The Father should feel like something we’ve seen before, whether with Hopkins himself in 2005’s Proof, or 2006’s Away from Her, or 2001’s Iris. But Zeller, who adapted his play for the screen, somehow does something new here, while never making the film’s construction feel like a gimmick. His structure is smart, but empathetic, discombobulating the audience alongside Hopkins’ character. If anyone hasn’t experienced a loved one’s mental decline, they’ll get an authentic look at the experience; meanwhile, the interactions between Anthony and Anne will ring true to anyone with a relative who suffers from dementia, with their repetition and wildly swinging changes in tone and demeanor.

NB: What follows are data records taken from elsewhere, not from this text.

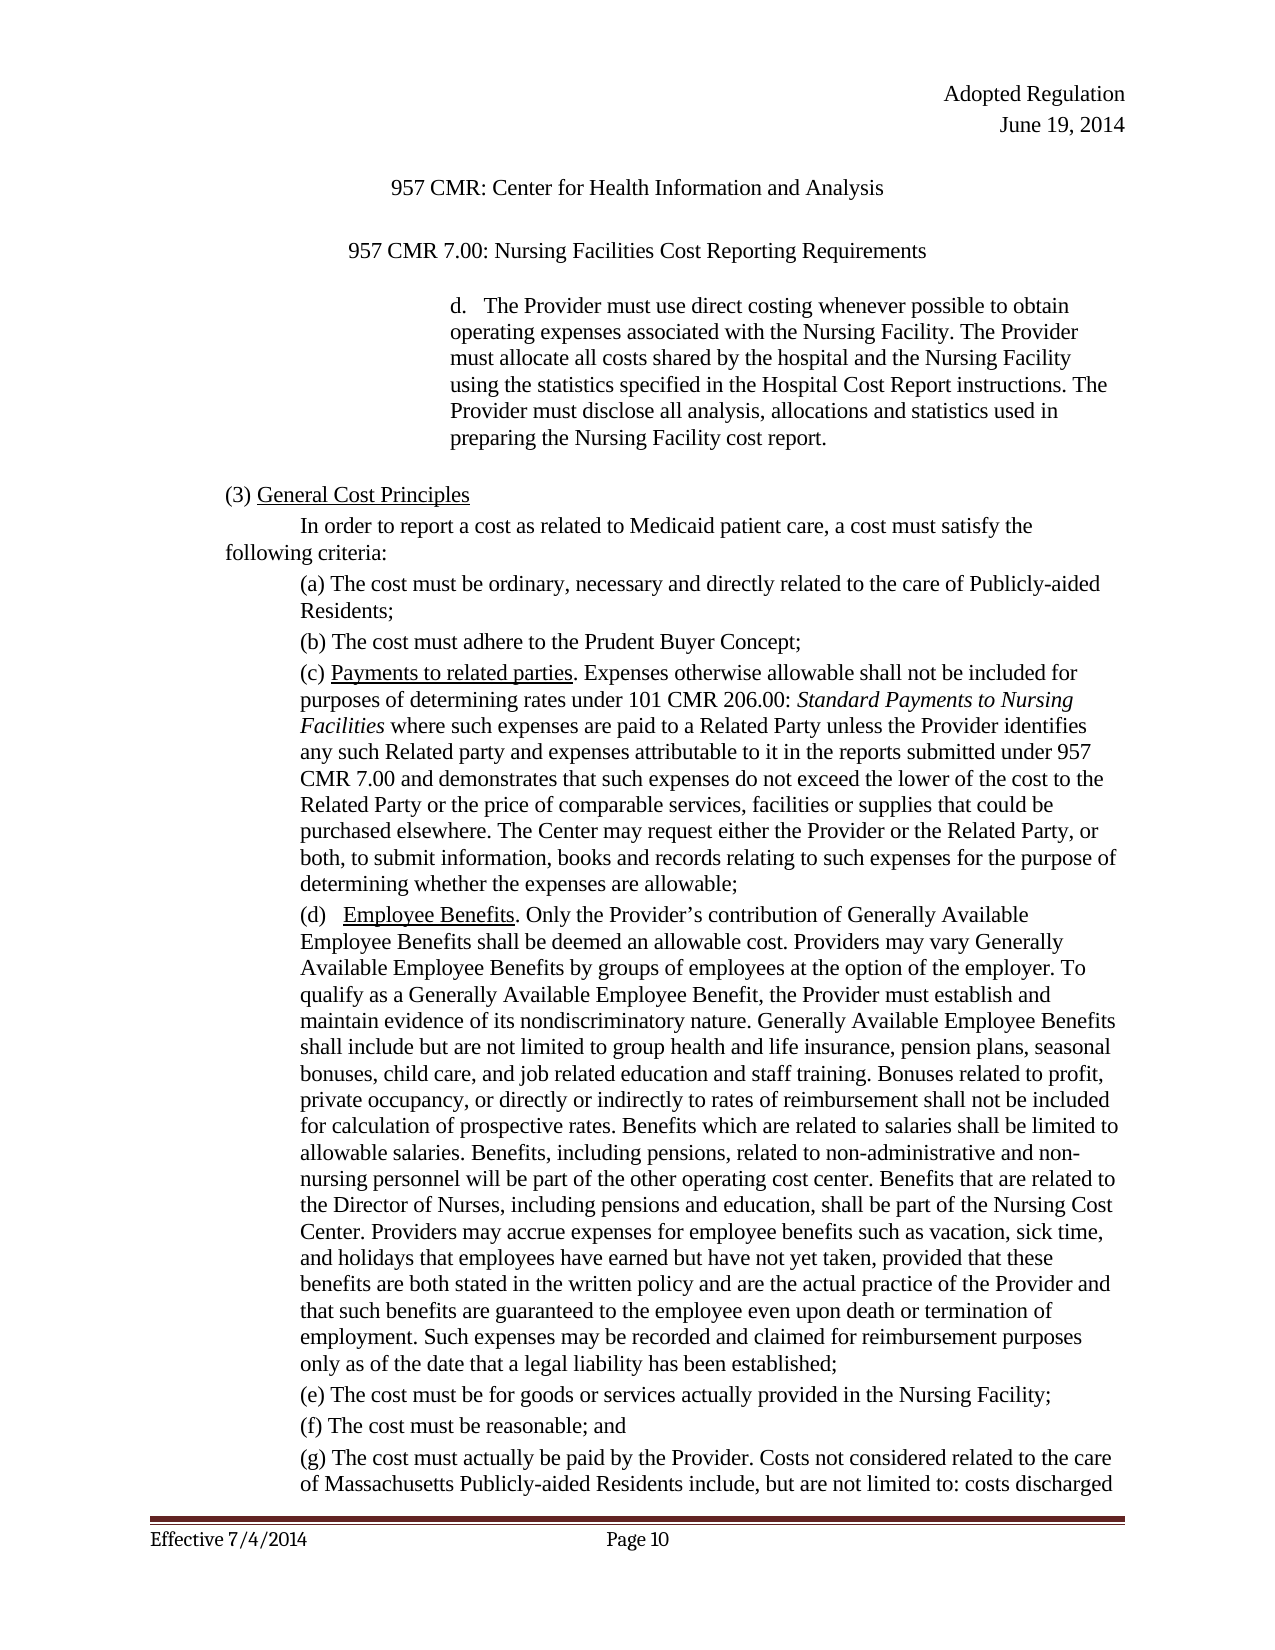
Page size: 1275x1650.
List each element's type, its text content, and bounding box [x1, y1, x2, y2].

text (f) The cost must be reasonable; and [225, 1412, 1125, 1439]
text (3) General Cost Principles [225, 481, 1125, 508]
list d. The Provider must use direct costing whenever possible to obtain operating expenses associated with the Nursing Facility. The Provider must allocate all costs shared by the hospital and the Nursing Facility using the statistics specified in the Hospital Cost Report instructions. The Provider must disclose all analysis, allocations and statistics used in preparing the Nursing Facility cost report. [450, 292, 1125, 450]
text (c) Payments to related parties. Expenses otherwise allowable shall not be included for purposes of determining rates under 101 CMR 206.00: Standard Payments to Nursing Facilities where such expenses are paid to a Related Party unless the Provider identifies any such Related party and expenses attributable to it in the reports submitted under 957 CMR 7.00 and demonstrates that such expenses do not exceed the lower of the cost to the Related Party or the price of comparable services, facilities or supplies that could be purchased elsewhere. The Center may request either the Provider or the Related Party, or both, to submit information, books and records relating to such expenses for the purpose of determining whether the expenses are allowable; [300, 659, 1125, 897]
text (a) The cost must be ordinary, necessary and directly related to the care of Publicly-aided Residents; [300, 570, 1125, 623]
text In order to report a cost as related to Medicaid patient care, a cost must satisfy the following criteria: [225, 513, 1125, 565]
text (b) The cost must adhere to the Prudent Buyer Concept; [225, 628, 1125, 654]
text (e) The cost must be for goods or services actually provided in the Nursing Facility; [225, 1381, 1125, 1407]
text (d) Employee Benefits. Only the Provider’s contribution of Generally Available Employee Benefits shall be deemed an allowable cost. Providers may vary Generally Available Employee Benefits by groups of employees at the option of the employer. To qualify as a Generally Available Employee Benefit, the Provider must establish and maintain evidence of its nondiscriminatory nature. Generally Available Employee Benefits shall include but are not limited to group health and life insurance, pension plans, seasonal bonuses, child care, and job related education and staff training. Bonuses related to profit, private occupancy, or directly or indirectly to rates of reimbursement shall not be included for calculation of prospective rates. Benefits which are related to salaries shall be limited to allowable salaries. Benefits, including pensions, related to non-administrative and non-nursing personnel will be part of the other operating cost center. Benefits that are related to the Director of Nurses, including pensions and education, shall be part of the Nursing Cost Center. Providers may accrue expenses for employee benefits such as vacation, sick time, and holidays that employees have earned but have not yet taken, provided that these benefits are both stated in the written policy and are the actual practice of the Provider and that such benefits are guaranteed to the employee even upon death or termination of employment. Such expenses may be recorded and claimed for reimbursement purposes only as of the date that a legal liability has been established; [300, 902, 1125, 1376]
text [300, 1444, 1125, 1496]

Though Zeller translated his play into the film, The Father avoids the tells that often mark stage-to-screen adaptions. It is largely bound to the home where Anthony and Anne live, but you wouldn’t know of its origins if you missed Zeller’s on-screen credit for the work. It feels like a wholly original work written expressly for the medium, and Zeller doesn’t seem like a first-time director. His visuals work well on screen, with cinematography from Ben Smithard capturing the well-composed blues on blues of the costumes and the sets.
Mark Gatiss, Olivia Williams, and Rufus Sewell are strong in supporting roles, as is Poots, but the performances most deserving of praise are the two you’d expect. Colman keeps shattering before our eyes with each new sorrow, then trying to pull herself back together; it’s at once awful and wonderful to watch. However, it’s Hopkins that somehow still manages to astonish, after more than 100 roles in film and television. He’s alternately charismatic and vicious, brittle and vivacious, sometimes within the same scene. If you haven’t seen The Father, you’d see his name on the Oscar nominations this year without much surprise, but he deserves all the accolades here.
The Father is a stunning reminder of the power of the medium and how it — and even cinema’s most familiar faces — can still surprise. This is a film that leaves you in awe of both its structural and performance feats, as well as impressed by its power to move you.
“The Father” is currently in theaters and is available on Premium Video on Demand Friday.